Friday, January 27, 2012

Kandy


Kandy

Kandy in a sweet nutshell geared to fast food mode
Kandy, then called Senkadagalapura, had been the Medieval Royal City of Sri Lanka during the period of 1469-1815 AD. In the year 1988, the sacred city of Kandy was declared a World Heritage Site by UNESCO organization. Today, the lovely city, also called Maha Nuwara (Great City) is officially designated as the "Cultural Capital of Sri Lanka" in spite of the undying glories of the ancient cities of Anuradhapura and Polonnaruwa.
Kandy, day-in and day-out with an aroma of medieval history in the air, is also home to numerous Buddhist temples that proudly showcase Medieval Kandyan Architecture and Art, including the holiest temple of the world of Theravada Buddhism, Holy "Dalada Maligawa" Temple of the Tooth Relic.

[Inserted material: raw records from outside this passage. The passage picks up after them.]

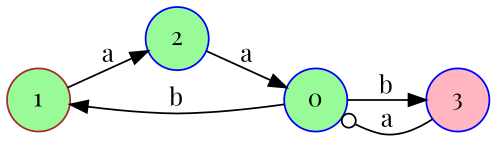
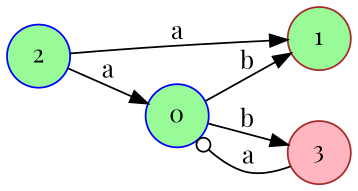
  digraph {
    fontname="Playfair Display"
    rankdir=LR
    node [color=brown fillcolor=palegreen fontname="Playfair Display" shape=circle style=filled]
    edge [arrowhead=normal fontname="Playfair Display"]
    n1 [label=1]
    n2 [color=blue label=2]
    n3 [color=blue label=0]
-   n4 [color=blue fillcolor=lightpink label=3]
-   n1 -> n2 [label=a]
+   n4 [fillcolor=lightpink label=3]
+   n2 -> n1 [label=a]
    n2 -> n3 [label=a]
    n3 -> n1 [label=b]
    n3 -> n4 [label=b]
    n4 -> n3 [arrowhead=odot label=a]
  }
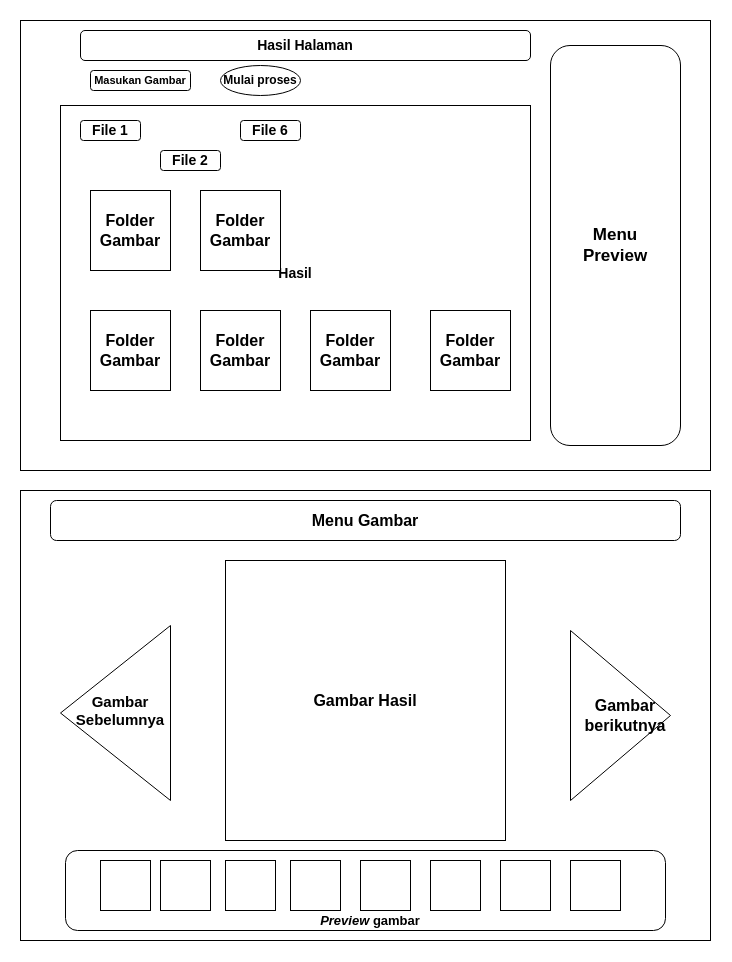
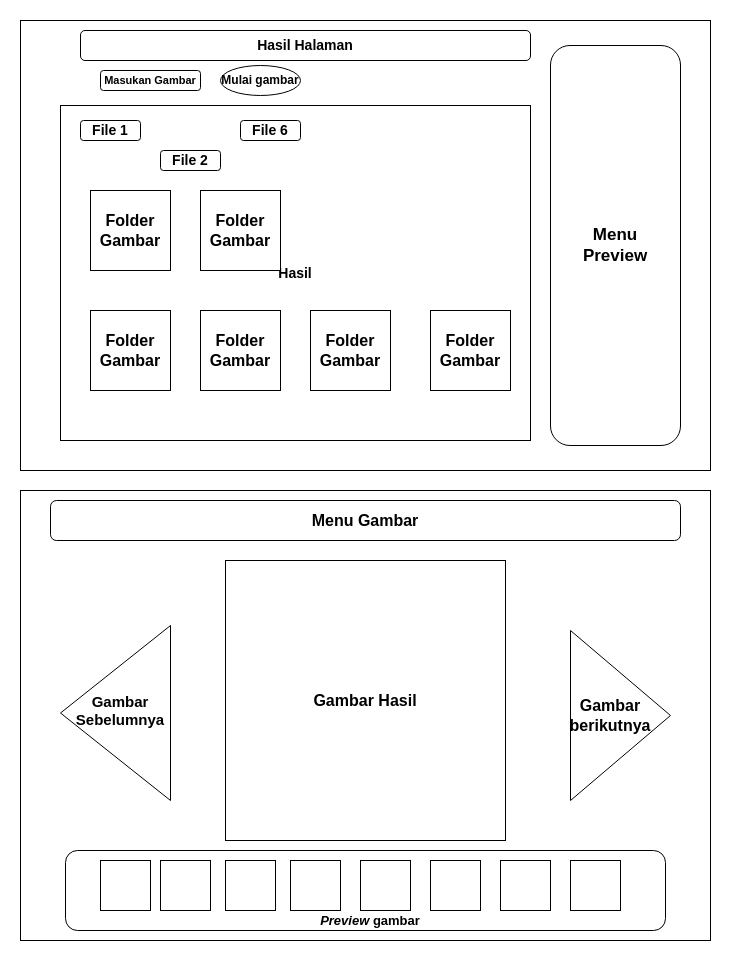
  <mxCell id="0" />
  <mxCell id="1" parent="0" />
  <mxCell id="2" value="" style="rounded=0;whiteSpace=wrap;html=1;" vertex="1" parent="1"><mxGeometry x="20" y="20" width="690" height="450" as="geometry" /></mxCell>
  <mxCell id="3" value="" style="rounded=1;whiteSpace=wrap;html=1;" vertex="1" parent="1"><mxGeometry x="550" y="45" width="130" height="400" as="geometry" /></mxCell>
  <mxCell id="4" value="&lt;b&gt;&lt;font style=&quot;font-size: 17px&quot;&gt;Menu Preview&lt;/font&gt;&lt;/b&gt;" style="text;html=1;strokeColor=none;fillColor=none;align=center;verticalAlign=middle;whiteSpace=wrap;rounded=0;" vertex="1" parent="1"><mxGeometry x="595" y="235" width="40" height="20" as="geometry" /></mxCell>
- <mxCell id="5" value="&lt;b&gt;&lt;font style=&quot;font-size: 11px&quot;&gt;Masukan Gambar&lt;/font&gt;&lt;/b&gt;" style="rounded=1;whiteSpace=wrap;html=1;" vertex="1" parent="1"><mxGeometry x="90" y="70" width="100" height="20" as="geometry" /></mxCell>
+ <mxCell id="5" value="&lt;b&gt;&lt;font style=&quot;font-size: 11px&quot;&gt;Masukan Gambar&lt;/font&gt;&lt;/b&gt;" style="rounded=1;whiteSpace=wrap;html=1;" vertex="1" parent="1"><mxGeometry x="100" y="70" width="100" height="20" as="geometry" /></mxCell>
  <mxCell id="6" value="&lt;b&gt;&lt;font style=&quot;font-size: 14px&quot;&gt;Hasil&lt;/font&gt;&lt;/b&gt;" style="rounded=0;whiteSpace=wrap;html=1;" vertex="1" parent="1"><mxGeometry x="60" y="105" width="470" height="335" as="geometry" /></mxCell>
  <mxCell id="7" value="&lt;b&gt;&lt;font style=&quot;font-size: 14px&quot;&gt;File 1&lt;/font&gt;&lt;/b&gt;" style="rounded=1;whiteSpace=wrap;html=1;" vertex="1" parent="1"><mxGeometry x="80" y="120" width="60" height="20" as="geometry" /></mxCell>
  <mxCell id="8" value="&lt;b&gt;&lt;font style=&quot;font-size: 14px&quot;&gt;File 2&lt;/font&gt;&lt;/b&gt;" style="rounded=1;whiteSpace=wrap;html=1;" vertex="1" parent="1"><mxGeometry x="160" y="150" width="60" height="20" as="geometry" /></mxCell>
  <mxCell id="9" value="&lt;b&gt;&lt;font style=&quot;font-size: 14px&quot;&gt;File 6&lt;/font&gt;&lt;/b&gt;" style="rounded=1;whiteSpace=wrap;html=1;" vertex="1" parent="1"><mxGeometry x="240" y="120" width="60" height="20" as="geometry" /></mxCell>
  <mxCell id="10" value="&lt;b&gt;&lt;font style=&quot;font-size: 16px&quot;&gt;Folder Gambar&lt;/font&gt;&lt;/b&gt;" style="whiteSpace=wrap;html=1;aspect=fixed;" vertex="1" parent="1"><mxGeometry x="90" y="190" width="80" height="80" as="geometry" /></mxCell>
  <mxCell id="11" value="&lt;b&gt;&lt;font style=&quot;font-size: 16px&quot;&gt;Folder Gambar&lt;/font&gt;&lt;/b&gt;" style="whiteSpace=wrap;html=1;aspect=fixed;" vertex="1" parent="1"><mxGeometry x="90" y="310" width="80" height="80" as="geometry" /></mxCell>
  <mxCell id="12" value="&lt;b&gt;&lt;font style=&quot;font-size: 16px&quot;&gt;Folder Gambar&lt;/font&gt;&lt;/b&gt;" style="whiteSpace=wrap;html=1;aspect=fixed;" vertex="1" parent="1"><mxGeometry x="200" y="310" width="80" height="80" as="geometry" /></mxCell>
  <mxCell id="13" value="&lt;b&gt;&lt;font style=&quot;font-size: 16px&quot;&gt;Folder Gambar&lt;/font&gt;&lt;/b&gt;" style="whiteSpace=wrap;html=1;aspect=fixed;" vertex="1" parent="1"><mxGeometry x="310" y="310" width="80" height="80" as="geometry" /></mxCell>
  <mxCell id="14" value="&lt;b&gt;&lt;font style=&quot;font-size: 16px&quot;&gt;Folder Gambar&lt;/font&gt;&lt;/b&gt;" style="whiteSpace=wrap;html=1;aspect=fixed;" vertex="1" parent="1"><mxGeometry x="430" y="310" width="80" height="80" as="geometry" /></mxCell>
  <mxCell id="15" value="&lt;b&gt;&lt;font style=&quot;font-size: 16px&quot;&gt;Folder Gambar&lt;/font&gt;&lt;/b&gt;" style="whiteSpace=wrap;html=1;aspect=fixed;" vertex="1" parent="1"><mxGeometry x="200" y="190" width="80" height="80" as="geometry" /></mxCell>
- <mxCell id="16" value="&lt;b&gt;&lt;font style=&quot;font-size: 12px&quot;&gt;Mulai proses&lt;/font&gt;&lt;/b&gt;" style="ellipse;whiteSpace=wrap;html=1;" vertex="1" parent="1"><mxGeometry x="220" y="65" width="80" height="30" as="geometry" /></mxCell>
+ <mxCell id="16" value="&lt;b&gt;&lt;font style=&quot;font-size: 12px&quot;&gt;Mulai gambar&lt;/font&gt;&lt;/b&gt;" style="ellipse;whiteSpace=wrap;html=1;" vertex="1" parent="1"><mxGeometry x="220" y="65" width="80" height="30" as="geometry" /></mxCell>
  <mxCell id="17" value="&lt;b&gt;&lt;font style=&quot;font-size: 14px&quot;&gt;Hasil Halaman&lt;/font&gt;&lt;/b&gt;" style="rounded=1;whiteSpace=wrap;html=1;" vertex="1" parent="1"><mxGeometry x="80" y="30" width="450" height="30" as="geometry" /></mxCell>
  <mxCell id="18" value="" style="rounded=0;whiteSpace=wrap;html=1;" vertex="1" parent="1"><mxGeometry x="20" y="490" width="690" height="450" as="geometry" /></mxCell>
  <mxCell id="19" value="&lt;b&gt;&lt;font style=&quot;font-size: 16px&quot;&gt;Menu Gambar&lt;/font&gt;&lt;/b&gt;" style="rounded=1;whiteSpace=wrap;html=1;" vertex="1" parent="1"><mxGeometry x="50" y="500" width="630" height="40" as="geometry" /></mxCell>
  <mxCell id="20" value="&lt;b&gt;&lt;font style=&quot;font-size: 16px&quot;&gt;Gambar Hasil&lt;/font&gt;&lt;/b&gt;" style="whiteSpace=wrap;html=1;aspect=fixed;" vertex="1" parent="1"><mxGeometry x="225" y="560" width="280" height="280" as="geometry" /></mxCell>
  <mxCell id="21" value="" style="triangle;whiteSpace=wrap;html=1;rotation=-180;" vertex="1" parent="1"><mxGeometry x="60" y="625" width="110" height="175" as="geometry" /></mxCell>
  <mxCell id="22" value="&lt;b&gt;&lt;font style=&quot;font-size: 15px&quot;&gt;Gambar Sebelumnya&lt;/font&gt;&lt;/b&gt;" style="text;html=1;strokeColor=none;fillColor=none;align=center;verticalAlign=middle;whiteSpace=wrap;rounded=0;" vertex="1" parent="1"><mxGeometry x="80" y="692.5" width="80" height="35" as="geometry" /></mxCell>
  <mxCell id="23" value="" style="triangle;whiteSpace=wrap;html=1;rotation=-180;direction=west;" vertex="1" parent="1"><mxGeometry x="570" y="630" width="100" height="170" as="geometry" /></mxCell>
- <mxCell id="24" value="&lt;b&gt;&lt;font style=&quot;font-size: 16px&quot;&gt;Gambar berikutnya&lt;/font&gt;&lt;/b&gt;" style="text;html=1;strokeColor=none;fillColor=none;align=center;verticalAlign=middle;whiteSpace=wrap;rounded=0;" vertex="1" parent="1"><mxGeometry x="585" y="697.5" width="80" height="35" as="geometry" /></mxCell>
+ <mxCell id="24" value="&lt;b&gt;&lt;font style=&quot;font-size: 16px&quot;&gt;Gambar berikutnya&lt;/font&gt;&lt;/b&gt;" style="text;html=1;strokeColor=none;fillColor=none;align=center;verticalAlign=middle;whiteSpace=wrap;rounded=0;" vertex="1" parent="1"><mxGeometry x="570" y="697.5" width="80" height="35" as="geometry" /></mxCell>
  <mxCell id="25" value="" style="rounded=1;whiteSpace=wrap;html=1;" vertex="1" parent="1"><mxGeometry x="65" y="850" width="600" height="80" as="geometry" /></mxCell>
  <mxCell id="26" value="" style="rounded=0;whiteSpace=wrap;html=1;" vertex="1" parent="1"><mxGeometry x="100" y="860" width="50" height="50" as="geometry" /></mxCell>
  <mxCell id="27" value="" style="rounded=0;whiteSpace=wrap;html=1;" vertex="1" parent="1"><mxGeometry x="160" y="860" width="50" height="50" as="geometry" /></mxCell>
  <mxCell id="28" value="" style="rounded=0;whiteSpace=wrap;html=1;" vertex="1" parent="1"><mxGeometry x="225" y="860" width="50" height="50" as="geometry" /></mxCell>
  <mxCell id="29" value="" style="rounded=0;whiteSpace=wrap;html=1;" vertex="1" parent="1"><mxGeometry x="500" y="860" width="50" height="50" as="geometry" /></mxCell>
  <mxCell id="30" value="" style="rounded=0;whiteSpace=wrap;html=1;" vertex="1" parent="1"><mxGeometry x="430" y="860" width="50" height="50" as="geometry" /></mxCell>
  <mxCell id="31" value="" style="rounded=0;whiteSpace=wrap;html=1;" vertex="1" parent="1"><mxGeometry x="360" y="860" width="50" height="50" as="geometry" /></mxCell>
  <mxCell id="32" value="" style="rounded=0;whiteSpace=wrap;html=1;" vertex="1" parent="1"><mxGeometry x="290" y="860" width="50" height="50" as="geometry" /></mxCell>
  <mxCell id="33" value="" style="rounded=0;whiteSpace=wrap;html=1;" vertex="1" parent="1"><mxGeometry x="570" y="860" width="50" height="50" as="geometry" /></mxCell>
  <mxCell id="34" value="&lt;b style=&quot;font-size: 13px&quot;&gt;&lt;i&gt;Preview &lt;/i&gt;gambar&lt;/b&gt;" style="text;html=1;strokeColor=none;fillColor=none;align=center;verticalAlign=middle;whiteSpace=wrap;rounded=0;" vertex="1" parent="1"><mxGeometry x="310" y="910" width="120" height="20" as="geometry" /></mxCell>
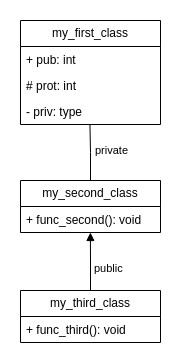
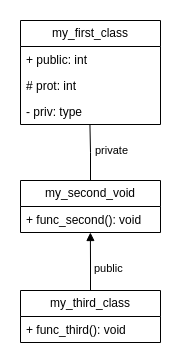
  <mxCell id="0" />
  <mxCell id="1" parent="0" />
  <mxCell id="2" style="edgeStyle=orthogonalEdgeStyle;rounded=0;orthogonalLoop=1;jettySize=auto;html=1;exitX=0.5;exitY=0;exitDx=0;exitDy=0;entryX=0.496;entryY=1;entryDx=0;entryDy=0;entryPerimeter=0;endArrow=none;endFill=1;" edge="1" parent="1" source="8" target="7"><mxGeometry relative="1" as="geometry"><mxPoint x="89.81" y="194" as="sourcePoint" /><mxPoint x="89.65" y="124" as="targetPoint" /></mxGeometry></mxCell>
  <mxCell id="3" value="private" style="edgeLabel;html=1;align=left;verticalAlign=middle;resizable=0;points=[];" vertex="1" connectable="0" parent="2"><mxGeometry x="0.082" y="-4" relative="1" as="geometry"><mxPoint as="offset" /></mxGeometry></mxCell>
  <mxCell id="4" value="my_first_class" style="swimlane;fontStyle=0;childLayout=stackLayout;horizontal=1;startSize=26;fillColor=none;horizontalStack=0;resizeParent=1;resizeParentMax=0;resizeLast=0;collapsible=1;marginBottom=0;whiteSpace=wrap;html=1;" vertex="1" parent="1"><mxGeometry x="20" y="20" width="140" height="104" as="geometry" /></mxCell>
- <mxCell id="5" value="+ pub: int" style="text;strokeColor=none;fillColor=none;align=left;verticalAlign=top;spacingLeft=4;spacingRight=4;overflow=hidden;rotatable=0;points=[[0,0.5],[1,0.5]];portConstraint=eastwest;whiteSpace=wrap;html=1;" vertex="1" parent="4"><mxGeometry y="26" width="140" height="26" as="geometry" /></mxCell>
+ <mxCell id="5" value="+ public: int" style="text;strokeColor=none;fillColor=none;align=left;verticalAlign=top;spacingLeft=4;spacingRight=4;overflow=hidden;rotatable=0;points=[[0,0.5],[1,0.5]];portConstraint=eastwest;whiteSpace=wrap;html=1;" vertex="1" parent="4"><mxGeometry y="26" width="140" height="26" as="geometry" /></mxCell>
  <mxCell id="6" value="# prot: int" style="text;strokeColor=none;fillColor=none;align=left;verticalAlign=top;spacingLeft=4;spacingRight=4;overflow=hidden;rotatable=0;points=[[0,0.5],[1,0.5]];portConstraint=eastwest;whiteSpace=wrap;html=1;" vertex="1" parent="4"><mxGeometry y="52" width="140" height="26" as="geometry" /></mxCell>
  <mxCell id="7" value="- priv: type" style="text;strokeColor=none;fillColor=none;align=left;verticalAlign=top;spacingLeft=4;spacingRight=4;overflow=hidden;rotatable=0;points=[[0,0.5],[1,0.5]];portConstraint=eastwest;whiteSpace=wrap;html=1;" vertex="1" parent="4"><mxGeometry y="78" width="140" height="26" as="geometry" /></mxCell>
- <mxCell id="8" value="my_second_class" style="swimlane;fontStyle=0;childLayout=stackLayout;horizontal=1;startSize=26;fillColor=none;horizontalStack=0;resizeParent=1;resizeParentMax=0;resizeLast=0;collapsible=1;marginBottom=0;whiteSpace=wrap;html=1;" vertex="1" parent="1"><mxGeometry x="20" y="180" width="140" height="52" as="geometry" /></mxCell>
+ <mxCell id="8" value="my_second_void" style="swimlane;fontStyle=0;childLayout=stackLayout;horizontal=1;startSize=26;fillColor=none;horizontalStack=0;resizeParent=1;resizeParentMax=0;resizeLast=0;collapsible=1;marginBottom=0;whiteSpace=wrap;html=1;" vertex="1" parent="1"><mxGeometry x="20" y="180" width="140" height="52" as="geometry" /></mxCell>
  <mxCell id="9" value="+ func_second(): void" style="text;strokeColor=none;fillColor=none;align=left;verticalAlign=top;spacingLeft=4;spacingRight=4;overflow=hidden;rotatable=0;points=[[0,0.5],[1,0.5]];portConstraint=eastwest;whiteSpace=wrap;html=1;" vertex="1" parent="8"><mxGeometry y="26" width="140" height="26" as="geometry" /></mxCell>
  <mxCell id="10" value="my_third_class" style="swimlane;fontStyle=0;childLayout=stackLayout;horizontal=1;startSize=26;fillColor=none;horizontalStack=0;resizeParent=1;resizeParentMax=0;resizeLast=0;collapsible=1;marginBottom=0;whiteSpace=wrap;html=1;" vertex="1" parent="1"><mxGeometry x="20" y="290" width="140" height="52" as="geometry" /></mxCell>
  <mxCell id="11" value="+ func_third(): void" style="text;strokeColor=none;fillColor=none;align=left;verticalAlign=top;spacingLeft=4;spacingRight=4;overflow=hidden;rotatable=0;points=[[0,0.5],[1,0.5]];portConstraint=eastwest;whiteSpace=wrap;html=1;" vertex="1" parent="10"><mxGeometry y="26" width="140" height="26" as="geometry" /></mxCell>
  <mxCell id="12" style="edgeStyle=orthogonalEdgeStyle;rounded=0;orthogonalLoop=1;jettySize=auto;html=1;endArrow=block;endFill=1;exitX=0.5;exitY=0;exitDx=0;exitDy=0;" edge="1" parent="1" source="10"><mxGeometry relative="1" as="geometry"><mxPoint x="90" y="280" as="sourcePoint" /><mxPoint x="89.88" y="232" as="targetPoint" /></mxGeometry></mxCell>
  <mxCell id="13" value="public" style="edgeLabel;html=1;align=left;verticalAlign=middle;resizable=0;points=[];" vertex="1" connectable="0" parent="12"><mxGeometry x="-0.212" y="-2" relative="1" as="geometry"><mxPoint as="offset" /></mxGeometry></mxCell>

The temple houses the palladium of Sinhalese Buddhist nation, "the sacred tooth relic of Buddha".
Kandy, home to the one and only decorative lake of Sri Lanka, complete with a motorable road and walker's pavement surrounding it and topped with an island in the middle to the boot, that too in the very heart of the city, built in 1807 by the torch bearers of ancient reservoir engineers of Sri Lanka, as Sir William Gregory, the Governor General of Ceylon (1872-1877) put it "the loveliest town in the loveliest island in the world."
Kandy, located 116km west of Colombo, at an altitude of 500 meters, a city of mountainous terrain, greenery and Mediterranean climate is also the gateway to the Central Highlands of Sri Lanka that rises to 1800 meters at the valley of Little England Nuwara Eliya, the British colonial sanitarium of salubrious climate.
Kandy, the once impregnable natural fortress secured by rings of mountains and River Mahaweli, today is accessible by main road from Colombo, a triumph of military engineering by Major Thomas Skinner (1804-1877) and Captain E. F. Dawson of Royal engineers in the year 1821. That was during the enterprising governorship (1824-1831) of British Colonialist General Sir Edward Barnes in Ceylon. Barnes narrated with immense relief, that with the opening of the road to Kandy, a first-class macadamized road, 'one of the great military barriers on which Kandyans greatly relied was broken.'
Kandy, the cockpit of Sri Lanka in the seventeenth & eighteenth centuries till the capitulation, can also be ascended by British Colonial Railway line (originally built in stages to transport Ceylon Coffee and then Ceylon TeaColombo to Kandy (1867), Nawalapitiya (1874), Nanu-Oya close to Nuwara Eliya (1885), Bandarawela (1894) and Badulla (1924). Today, the city of many splendors that can be reached by domestic air passage too, in the backdrop of its central geographical location has become a major road transportation hub of Sri Lanka Holidays.
Kandy. The name couldn't get any sweeter, unless you are Honey Rider: that is Ursula Andress of magnificent pair of legs emerging from Pacific singing
"Underneath the Mango tree" to the bewilderment of Bond, James Bond. Honey: What are you doing here, looking for shells? Bond: No, I'm just looking. Looking cannot get any better either: Kandy's location over the river, Mango trees, the man-made lake right at the centre of the town, the surrounding hills, the nature reserve, the temple, the ambience, the royal history, botanical gardens, and cultural attractions around the city; everything about the town is beautiful. Look to the content of your heart & play. Golf too in the Mediterranean climate.